DATA IN THIS EXERCISE =>
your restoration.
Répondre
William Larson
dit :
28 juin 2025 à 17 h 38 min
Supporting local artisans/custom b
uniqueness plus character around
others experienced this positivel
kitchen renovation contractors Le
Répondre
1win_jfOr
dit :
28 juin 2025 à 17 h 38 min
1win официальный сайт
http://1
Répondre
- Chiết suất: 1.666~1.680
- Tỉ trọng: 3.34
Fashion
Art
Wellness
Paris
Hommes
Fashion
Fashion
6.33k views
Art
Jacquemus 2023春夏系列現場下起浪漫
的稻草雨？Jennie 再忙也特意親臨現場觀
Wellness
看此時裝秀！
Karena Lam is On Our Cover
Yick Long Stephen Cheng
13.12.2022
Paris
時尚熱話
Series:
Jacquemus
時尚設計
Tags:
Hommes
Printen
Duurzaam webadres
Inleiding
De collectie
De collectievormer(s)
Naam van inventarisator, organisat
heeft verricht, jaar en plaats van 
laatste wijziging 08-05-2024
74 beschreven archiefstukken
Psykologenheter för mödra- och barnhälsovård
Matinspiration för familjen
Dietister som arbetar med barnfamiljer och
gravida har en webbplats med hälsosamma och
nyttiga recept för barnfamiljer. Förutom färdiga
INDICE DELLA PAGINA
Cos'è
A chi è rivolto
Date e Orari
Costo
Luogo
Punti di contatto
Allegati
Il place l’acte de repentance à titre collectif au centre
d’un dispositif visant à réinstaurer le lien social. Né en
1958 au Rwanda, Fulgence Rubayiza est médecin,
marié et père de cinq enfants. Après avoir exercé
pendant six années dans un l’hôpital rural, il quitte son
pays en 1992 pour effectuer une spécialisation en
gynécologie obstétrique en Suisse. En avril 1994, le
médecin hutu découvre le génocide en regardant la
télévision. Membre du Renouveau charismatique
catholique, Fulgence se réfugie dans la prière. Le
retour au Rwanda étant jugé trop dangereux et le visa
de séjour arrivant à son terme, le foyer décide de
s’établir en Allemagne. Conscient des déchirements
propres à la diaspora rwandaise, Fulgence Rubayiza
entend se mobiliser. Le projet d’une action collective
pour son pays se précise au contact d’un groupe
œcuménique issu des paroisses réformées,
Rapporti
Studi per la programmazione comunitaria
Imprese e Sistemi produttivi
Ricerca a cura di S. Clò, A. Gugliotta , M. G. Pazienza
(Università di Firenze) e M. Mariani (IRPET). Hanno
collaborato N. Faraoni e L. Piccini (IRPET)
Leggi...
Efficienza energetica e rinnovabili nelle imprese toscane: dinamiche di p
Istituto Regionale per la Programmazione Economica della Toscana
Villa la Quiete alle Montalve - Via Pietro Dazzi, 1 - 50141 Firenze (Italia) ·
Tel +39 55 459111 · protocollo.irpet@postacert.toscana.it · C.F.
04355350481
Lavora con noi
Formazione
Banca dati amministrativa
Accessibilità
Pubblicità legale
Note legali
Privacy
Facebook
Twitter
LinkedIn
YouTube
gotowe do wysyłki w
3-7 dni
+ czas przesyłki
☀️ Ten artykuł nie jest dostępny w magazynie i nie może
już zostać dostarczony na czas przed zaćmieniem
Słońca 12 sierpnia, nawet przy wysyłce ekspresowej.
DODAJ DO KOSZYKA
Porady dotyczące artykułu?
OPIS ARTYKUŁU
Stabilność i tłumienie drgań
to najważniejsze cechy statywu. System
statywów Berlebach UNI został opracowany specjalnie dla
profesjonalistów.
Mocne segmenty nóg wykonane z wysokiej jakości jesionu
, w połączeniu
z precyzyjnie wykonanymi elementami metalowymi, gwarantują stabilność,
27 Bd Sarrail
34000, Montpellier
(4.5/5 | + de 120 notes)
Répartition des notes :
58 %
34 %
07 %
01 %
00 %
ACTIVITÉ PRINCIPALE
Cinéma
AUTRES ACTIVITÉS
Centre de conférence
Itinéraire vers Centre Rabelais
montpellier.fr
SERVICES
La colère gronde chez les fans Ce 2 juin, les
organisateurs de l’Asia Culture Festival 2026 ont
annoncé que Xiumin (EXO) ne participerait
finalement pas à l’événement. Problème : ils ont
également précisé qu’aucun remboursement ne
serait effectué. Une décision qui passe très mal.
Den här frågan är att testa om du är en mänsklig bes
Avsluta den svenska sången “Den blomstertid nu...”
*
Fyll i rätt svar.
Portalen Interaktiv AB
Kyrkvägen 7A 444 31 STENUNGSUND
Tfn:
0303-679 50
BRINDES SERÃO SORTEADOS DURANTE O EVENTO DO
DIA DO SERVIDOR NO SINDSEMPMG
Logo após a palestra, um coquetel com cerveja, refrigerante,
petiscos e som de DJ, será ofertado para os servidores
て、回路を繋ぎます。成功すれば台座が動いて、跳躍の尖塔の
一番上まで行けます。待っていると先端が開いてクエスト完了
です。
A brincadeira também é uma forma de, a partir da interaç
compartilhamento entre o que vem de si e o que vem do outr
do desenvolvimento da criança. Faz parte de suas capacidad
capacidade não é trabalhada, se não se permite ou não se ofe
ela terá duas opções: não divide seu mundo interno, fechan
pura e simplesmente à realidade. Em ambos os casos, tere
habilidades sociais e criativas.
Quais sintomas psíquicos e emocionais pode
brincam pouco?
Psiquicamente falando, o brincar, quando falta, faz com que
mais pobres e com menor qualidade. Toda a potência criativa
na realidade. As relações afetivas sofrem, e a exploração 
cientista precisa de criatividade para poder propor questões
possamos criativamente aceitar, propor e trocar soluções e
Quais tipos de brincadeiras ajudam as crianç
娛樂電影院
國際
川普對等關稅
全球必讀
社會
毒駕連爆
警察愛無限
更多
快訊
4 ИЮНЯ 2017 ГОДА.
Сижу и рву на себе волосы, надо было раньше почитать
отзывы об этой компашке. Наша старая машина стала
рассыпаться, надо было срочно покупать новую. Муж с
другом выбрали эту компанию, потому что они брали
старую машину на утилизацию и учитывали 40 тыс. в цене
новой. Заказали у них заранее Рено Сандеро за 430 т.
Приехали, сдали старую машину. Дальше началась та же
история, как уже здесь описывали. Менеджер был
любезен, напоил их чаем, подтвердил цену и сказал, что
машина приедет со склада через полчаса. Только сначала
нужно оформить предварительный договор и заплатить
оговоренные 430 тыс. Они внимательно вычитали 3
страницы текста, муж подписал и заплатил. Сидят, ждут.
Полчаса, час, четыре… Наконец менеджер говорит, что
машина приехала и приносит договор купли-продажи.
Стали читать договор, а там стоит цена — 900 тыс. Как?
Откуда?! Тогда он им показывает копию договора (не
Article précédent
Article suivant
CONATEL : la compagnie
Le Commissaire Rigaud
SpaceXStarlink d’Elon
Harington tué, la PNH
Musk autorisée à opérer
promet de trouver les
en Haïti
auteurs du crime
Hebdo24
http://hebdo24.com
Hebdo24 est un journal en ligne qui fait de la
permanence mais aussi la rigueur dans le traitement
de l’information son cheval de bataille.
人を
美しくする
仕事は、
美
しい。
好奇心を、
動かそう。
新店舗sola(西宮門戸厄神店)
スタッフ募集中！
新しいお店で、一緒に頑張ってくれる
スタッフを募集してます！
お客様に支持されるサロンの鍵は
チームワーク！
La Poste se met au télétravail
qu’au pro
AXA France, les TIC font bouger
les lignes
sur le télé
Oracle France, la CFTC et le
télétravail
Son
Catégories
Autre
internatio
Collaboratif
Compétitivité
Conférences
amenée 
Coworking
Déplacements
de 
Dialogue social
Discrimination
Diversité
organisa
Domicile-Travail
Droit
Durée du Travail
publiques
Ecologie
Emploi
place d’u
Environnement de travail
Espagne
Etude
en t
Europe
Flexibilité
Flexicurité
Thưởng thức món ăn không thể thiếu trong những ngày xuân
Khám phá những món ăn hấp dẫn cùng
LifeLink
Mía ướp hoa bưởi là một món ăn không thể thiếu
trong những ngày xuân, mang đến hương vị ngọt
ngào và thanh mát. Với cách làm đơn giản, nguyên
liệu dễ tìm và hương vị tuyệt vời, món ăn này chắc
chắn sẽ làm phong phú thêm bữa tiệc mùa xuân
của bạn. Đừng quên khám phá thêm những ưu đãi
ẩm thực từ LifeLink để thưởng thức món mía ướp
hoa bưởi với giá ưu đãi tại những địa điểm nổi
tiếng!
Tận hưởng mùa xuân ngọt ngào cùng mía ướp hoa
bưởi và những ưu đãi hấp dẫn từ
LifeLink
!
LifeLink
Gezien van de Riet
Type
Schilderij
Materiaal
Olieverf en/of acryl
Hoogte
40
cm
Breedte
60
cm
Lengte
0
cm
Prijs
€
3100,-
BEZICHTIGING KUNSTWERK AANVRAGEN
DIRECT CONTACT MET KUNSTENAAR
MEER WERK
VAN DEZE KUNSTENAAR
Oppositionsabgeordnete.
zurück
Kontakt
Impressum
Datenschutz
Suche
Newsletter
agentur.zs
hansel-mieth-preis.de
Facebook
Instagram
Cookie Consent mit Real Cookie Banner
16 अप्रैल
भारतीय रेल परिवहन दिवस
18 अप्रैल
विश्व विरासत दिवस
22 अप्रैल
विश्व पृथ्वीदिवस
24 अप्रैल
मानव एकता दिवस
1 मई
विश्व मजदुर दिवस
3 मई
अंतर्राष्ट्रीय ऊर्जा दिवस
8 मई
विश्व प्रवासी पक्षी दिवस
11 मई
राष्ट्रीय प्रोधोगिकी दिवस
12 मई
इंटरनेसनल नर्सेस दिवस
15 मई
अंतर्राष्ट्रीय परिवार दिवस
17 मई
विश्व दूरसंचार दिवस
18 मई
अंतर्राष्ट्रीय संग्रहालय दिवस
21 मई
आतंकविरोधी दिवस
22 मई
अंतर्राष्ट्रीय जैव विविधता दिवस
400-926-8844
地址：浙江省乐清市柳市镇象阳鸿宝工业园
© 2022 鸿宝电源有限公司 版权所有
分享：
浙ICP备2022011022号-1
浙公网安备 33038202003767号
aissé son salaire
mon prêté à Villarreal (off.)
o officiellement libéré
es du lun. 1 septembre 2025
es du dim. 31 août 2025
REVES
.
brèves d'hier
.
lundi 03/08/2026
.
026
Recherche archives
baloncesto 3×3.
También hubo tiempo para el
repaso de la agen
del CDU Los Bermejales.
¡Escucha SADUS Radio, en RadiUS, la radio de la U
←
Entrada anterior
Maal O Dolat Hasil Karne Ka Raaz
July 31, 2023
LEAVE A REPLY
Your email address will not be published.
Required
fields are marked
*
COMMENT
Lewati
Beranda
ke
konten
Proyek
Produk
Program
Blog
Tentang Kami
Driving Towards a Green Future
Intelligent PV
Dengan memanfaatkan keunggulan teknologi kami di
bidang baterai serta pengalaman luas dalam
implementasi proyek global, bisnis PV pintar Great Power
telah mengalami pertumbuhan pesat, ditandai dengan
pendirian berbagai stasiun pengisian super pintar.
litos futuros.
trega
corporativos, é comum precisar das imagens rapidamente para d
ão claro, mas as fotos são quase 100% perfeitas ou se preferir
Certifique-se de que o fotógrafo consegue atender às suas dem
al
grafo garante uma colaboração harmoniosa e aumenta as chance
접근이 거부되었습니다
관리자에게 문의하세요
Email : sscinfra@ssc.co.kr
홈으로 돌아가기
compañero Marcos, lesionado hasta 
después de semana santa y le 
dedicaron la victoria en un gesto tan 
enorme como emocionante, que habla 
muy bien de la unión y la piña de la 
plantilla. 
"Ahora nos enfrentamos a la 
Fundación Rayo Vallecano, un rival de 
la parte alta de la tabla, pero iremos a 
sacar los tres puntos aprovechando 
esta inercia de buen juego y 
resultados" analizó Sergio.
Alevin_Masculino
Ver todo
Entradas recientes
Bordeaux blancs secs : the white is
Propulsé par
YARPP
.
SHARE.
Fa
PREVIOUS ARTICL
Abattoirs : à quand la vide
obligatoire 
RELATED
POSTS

ABOUT THIS EXERCISE =>
Find each line in the data above with the word "médecin", then copy it.

ANSWER TO THE EXERCISE =>
1958 au Rwanda, Fulgence Rubayiza est médecin,
médecin hutu découvre le génocide en regardant la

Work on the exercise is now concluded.